Stored entries
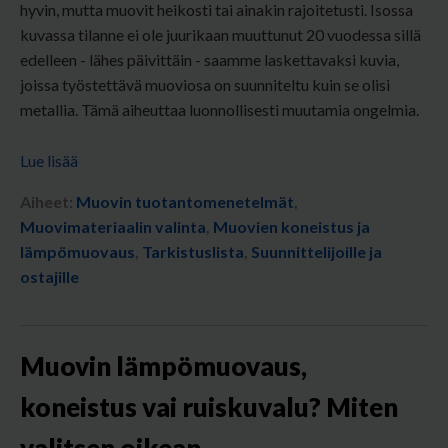
hyvin, mutta muovit heikosti tai ainakin rajoitetusti. Isossa
kuvassa tilanne ei ole juurikaan muuttunut 20 vuodessa sillä
edelleen - lähes päivittäin - saamme laskettavaksi kuvia,
joissa työstettävä muoviosa on suunniteltu kuin se olisi
metallia. Tämä aiheuttaa luonnollisesti muutamia ongelmia.
Lue lisää
Aiheet:
Muovin tuotantomenetelmät
,
Muovimateriaalin valinta
,
Muovien koneistus ja
lämpömuovaus
,
Tarkistuslista
,
Suunnittelijoille ja
ostajille
Muovin lämpömuovaus,
koneistus vai ruiskuvalu? Miten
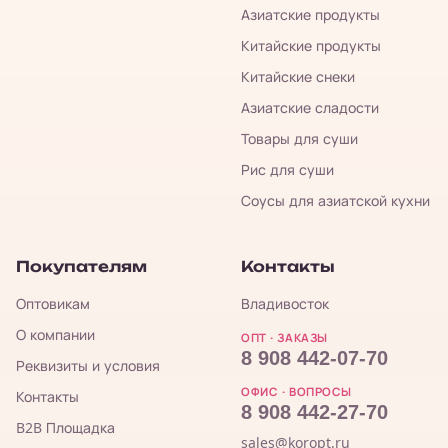
Азиатские продукты
Китайские продукты
Китайские снеки
Азиатские сладости
Товары для суши
Рис для суши
Соусы для азиатской кухни
Покупателям
Контакты
Оптовикам
Владивосток
О компании
ОПТ · ЗАКАЗЫ
8 908 442-07-70
Реквизиты и условия
ОФИС · ВОПРОСЫ
Контакты
8 908 442-27-70
B2B Площадка
sales@koropt.ru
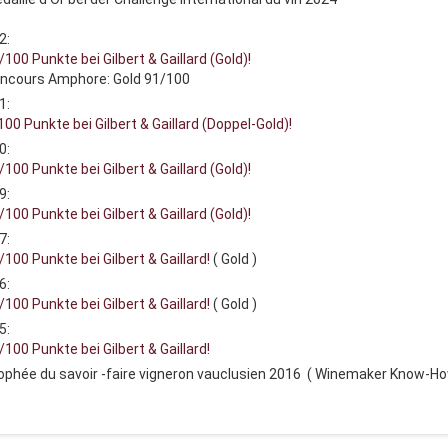
2:
/100 Punkte bei Gilbert & Gaillard (Gold)!
oncours Amphore: Gold 91/100
1:
00 Punkte bei Gilbert & Gaillard (Doppel-Gold)!
0:
/100 Punkte bei Gilbert & Gaillard (Gold)!
9:
/100 Punkte bei Gilbert & Gaillard (Gold)!
7:
/100 Punkte bei Gilbert & Gaillard!
( Gold )
6:
/100 Punkte bei Gilbert & Gaillard!
( Gold )
5:
/100 Punkte bei Gilbert & Gaillard!
rophée du savoir -faire vigneron vauclusien 2016 ( Winemaker Know-Ho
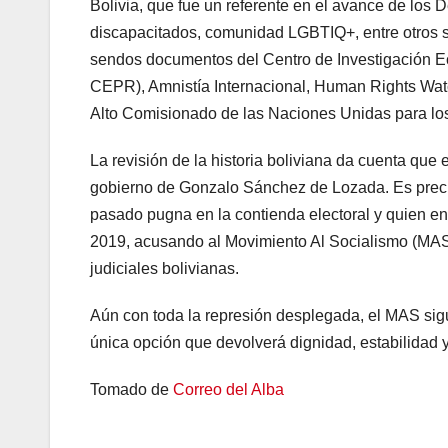
Bolivia, que fue un referente en el avance de los
discapacitados, comunidad LGBTIQ+, entre otros s
sendos documentos del Centro de Investigación E
CEPR), Amnistía Internacional, Human Rights Wat
Alto Comisionado de las Naciones Unidas para l
La revisión de la historia boliviana da cuenta que
gobierno de Gonzalo Sánchez de Lozada. Es preci
pasado pugna en la contienda electoral y quien e
2019, acusando al Movimiento Al Socialismo (MAS) 
judiciales bolivianas.
Aún con toda la represión desplegada, el MAS sigu
única opción que devolverá dignidad, estabilidad 
Tomado de
Correo del Alba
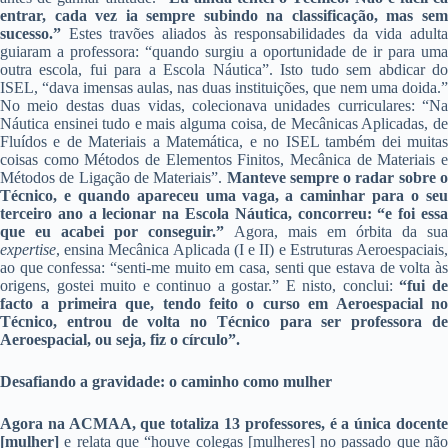
entrar, cada vez ia sempre subindo na classificação, mas sem
sucesso.”
Estes travões aliados às responsabilidades da vida adulta
guiaram a professora: “quando surgiu a oportunidade de ir para uma
outra escola, fui para a Escola Náutica”. Isto tudo sem abdicar do
ISEL, “dava imensas aulas, nas duas instituições, que nem uma doida.”
No meio destas duas vidas, colecionava unidades curriculares: “Na
Náutica ensinei tudo e mais alguma coisa, de Mecânicas Aplicadas, de
Fluídos e de Materiais a Matemática, e no ISEL também dei muitas
coisas como Métodos de Elementos Finitos, Mecânica de Materiais e
Métodos de Ligação de Materiais”.
Manteve sempre o radar sobre o
Técnico, e quando apareceu uma vaga, a caminhar para o seu
terceiro ano a lecionar na Escola Náutica, concorreu: “e foi essa
que eu acabei por conseguir.”
Agora, mais em órbita da su
expertise
, ensina Mecânica Aplicada (I e II) e Estruturas Aeroespaciais,
ao que confessa: “senti-me muito em casa, senti que estava de volta às
origens, gostei muito e continuo a gostar.” E nisto, conclui:
“fui d
facto a primeira que, tendo feito o curso em Aeroespacial no
Técnico, entrou de volta no Técnico para ser professora de
Aeroespacial, ou seja, fiz o círculo”.
Desafiando a gravidade: o caminho como mulher
Agora na ACMAA, que totaliza 13 professores, é a única docente
[mulher]
e relata que “houve colegas [mulheres] no passado que não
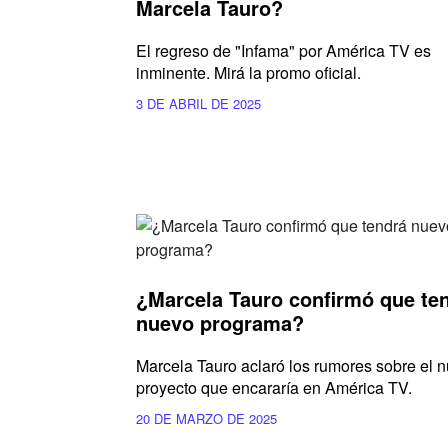
Marcela Tauro?
El regreso de "Infama" por América TV es
inminente. Mirá la promo oficial.
3 DE ABRIL DE 2025
¿Marcela Tauro confirmó que te
nuevo programa?
Marcela Tauro aclaró los rumores sobre el 
proyecto que encararía en América TV.
20 DE MARZO DE 2025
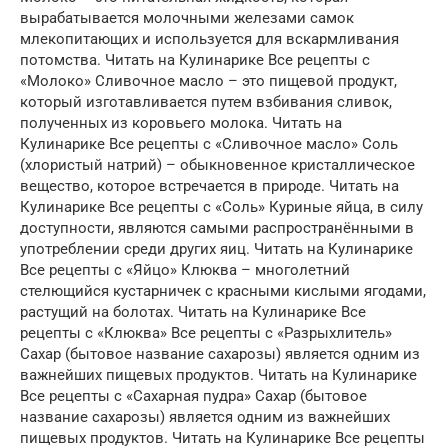
вырабатывается молочными железами самок
млекопитающих и используется для вскармливания
потомства. Читать на Кулинарике Все рецепты с
«Молоко» Сливочное масло – это пищевой продукт,
который изготавливается путем взбивания сливок,
полученных из коровьего молока. Читать на
Кулинарике Все рецепты с «Сливочное масло» Соль
(хлористый натрий) – обыкновенное кристаллическое
вещество, которое встречается в природе. Читать на
Кулинарике Все рецепты с «Соль» Куриные яйца, в силу
доступности, являются самыми распространёнными в
употреблении среди других яиц. Читать на Кулинарике
Все рецепты с «Яйцо» Клюква – многолетний
стелющийся кустарничек с красными кислыми ягодами,
растущий на болотах. Читать на Кулинарике Все
рецепты с «Клюква» Все рецепты с «Разрыхлитель»
Сахар (бытовое название сахарозы) является одним из
важнейших пищевых продуктов. Читать на Кулинарике
Все рецепты с «Сахарная пудра» Сахар (бытовое
название сахарозы) является одним из важнейших
пищевых продуктов. Читать на Кулинарике Все рецепты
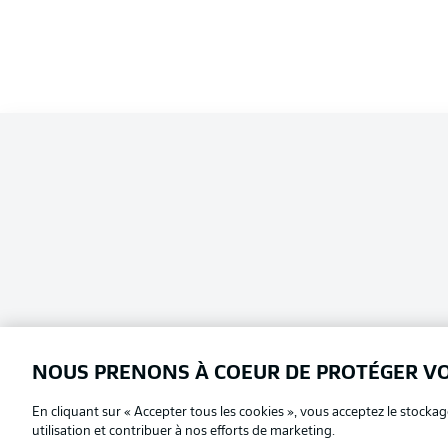
NOUS PRENONS À COEUR DE PROTÉGER V
En cliquant sur « Accepter tous les cookies », vous acceptez le stockag
Football as it's meant to be
Choisissez votre langue
utilisation et contribuer à nos efforts de marketing.
Français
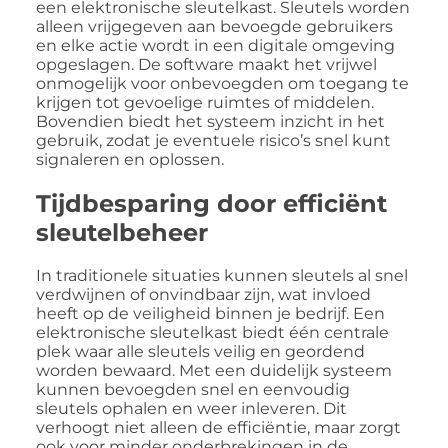
een elektronische sleutelkast. Sleutels worden
alleen vrijgegeven aan bevoegde gebruikers
en elke actie wordt in een digitale omgeving
opgeslagen. De software maakt het vrijwel
onmogelijk voor onbevoegden om toegang te
krijgen tot gevoelige ruimtes of middelen.
Bovendien biedt het systeem inzicht in het
gebruik, zodat je eventuele risico’s snel kunt
signaleren en oplossen.
Tijdbesparing door efficiënt
sleutelbeheer
In traditionele situaties kunnen sleutels al snel
verdwijnen of onvindbaar zijn, wat invloed
heeft op de veiligheid binnen je bedrijf. Een
elektronische sleutelkast biedt één centrale
plek waar alle sleutels veilig en geordend
worden bewaard. Met een duidelijk systeem
kunnen bevoegden snel en eenvoudig
sleutels ophalen en weer inleveren. Dit
verhoogt niet alleen de efficiëntie, maar zorgt
ook voor minder onderbrekingen in de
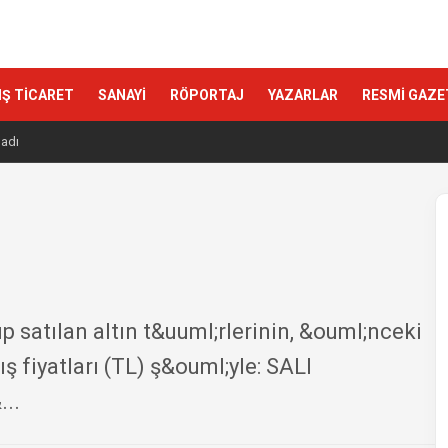
IŞ TİCARET
SANAYİ
RÖPORTAJ
YAZARLAR
RESMİ GAZE
ladı
ıp satılan altın t&uuml;rlerinin, &ouml;nceki
ş fiyatları (TL) ş&ouml;yle: SALI
..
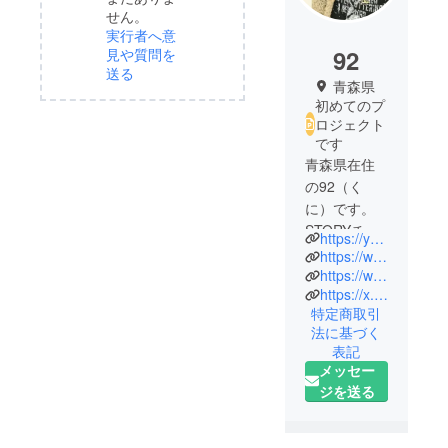
せん。
実行者へ意
92
見や質問を
送る
青森県
初めてのプ
ロジェクト
です
青森県在住
の92（く
に）です。
STORYチャ
https://youtube.com/@story9292?si=2-uXMBQjMGNGK_2f
ンネル
https://www.tiktok.com/@kunichan92?_t=ZS-8zStAzEE3DG&_r=1
（YouTube
https://www.instagram.com/kuni9211?igsh=MTl0cW4xcGVhcDBobw==
https://x.com/kuni92_?t=1Qbhyy98Irlw-lUFQxTdAA&s=09
）やTikTok
特定商取引
で、釣り・
法に基づく
旅・音楽・
表記
津軽弁ネタ
メッセー
を発信して
ジを送る
います。
これまでに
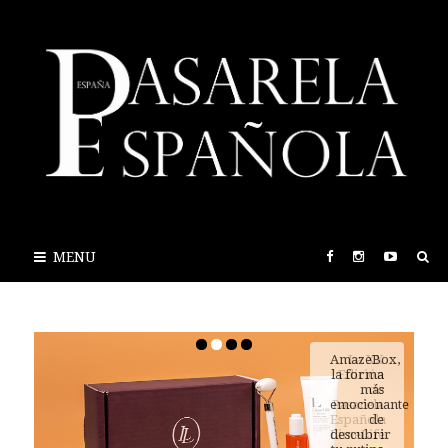
MENU
AmazeBox,
la forma
más
emocionante
de
descubrir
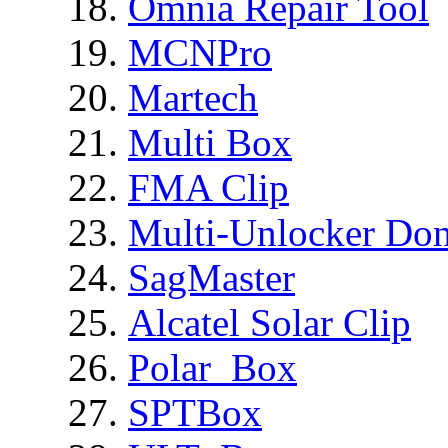
Omnia Repair Tool
MCNPro
Martech
Multi Box
FMA Clip
Multi-Unlocker Don
SagMaster
Alcatel Solar Clip
Polar_Box
SPTBox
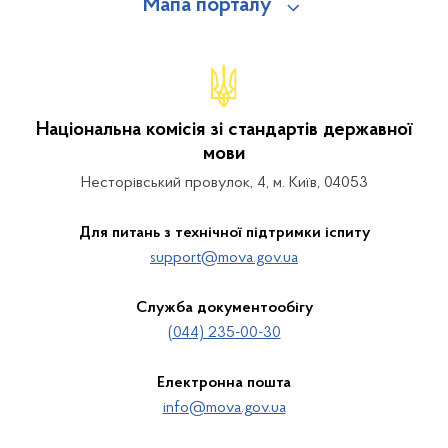
Мапа порталу
Національна комісія зі стандартів державної
мови
Несторівський провулок, 4, м. Київ, 04053
Для питань з технічної підтримки іспиту
support@mova.gov.ua
Служба документообігу
(044) 235-00-30
Електронна пошта
info@mova.gov.ua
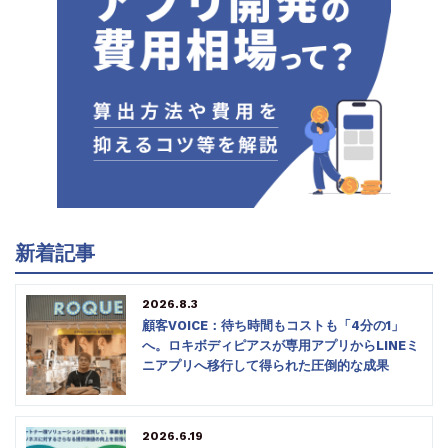
新着記事
2026.8.3
顧客VOICE：待ち時間もコストも「4分の1」
へ。ロキボディピアスが専用アプリからLINEミ
ニアプリへ移行して得られた圧倒的な成果
2026.6.19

WHAT YOU ARE ASKED TO DO ::
Format the lines from the line with "вырабатывается молочными железами самок" to the line with "важнейших пищевых продуктов." as a Markdown table with the columns Row and Line, numbering each line and leaving out blank lines.

TASK ANSWER ::
| Row | Line |
|---|---|
| 1 | вырабатывается молочными железами самок |
| 2 | млекопитающих и используется для вскармливания |
| 3 | потомства. Читать на Кулинарике Все рецепты с |
| 4 | «Молоко» Сливочное масло – это пищевой продукт, |
| 5 | который изготавливается путем взбивания сливок, |
| 6 | полученных из коровьего молока. Читать на |
| 7 | Кулинарике Все рецепты с «Сливочное масло» Соль |
| 8 | (хлористый натрий) – обыкновенное кристаллическое |
| 9 | вещество, которое встречается в природе. Читать на |
| 10 | Кулинарике Все рецепты с «Соль» Куриные яйца, в силу |
| 11 | доступности, являются самыми распространёнными в |
| 12 | употреблении среди других яиц. Читать на Кулинарике |
| 13 | Все рецепты с «Яйцо» Клюква – многолетний |
| 14 | стелющийся кустарничек с красными кислыми ягодами, |
| 15 | растущий на болотах. Читать на Кулинарике Все |
| 16 | рецепты с «Клюква» Все рецепты с «Разрыхлитель» |
| 17 | Сахар (бытовое название сахарозы) является одним из |
| 18 | важнейших пищевых продуктов. Читать на Кулинарике |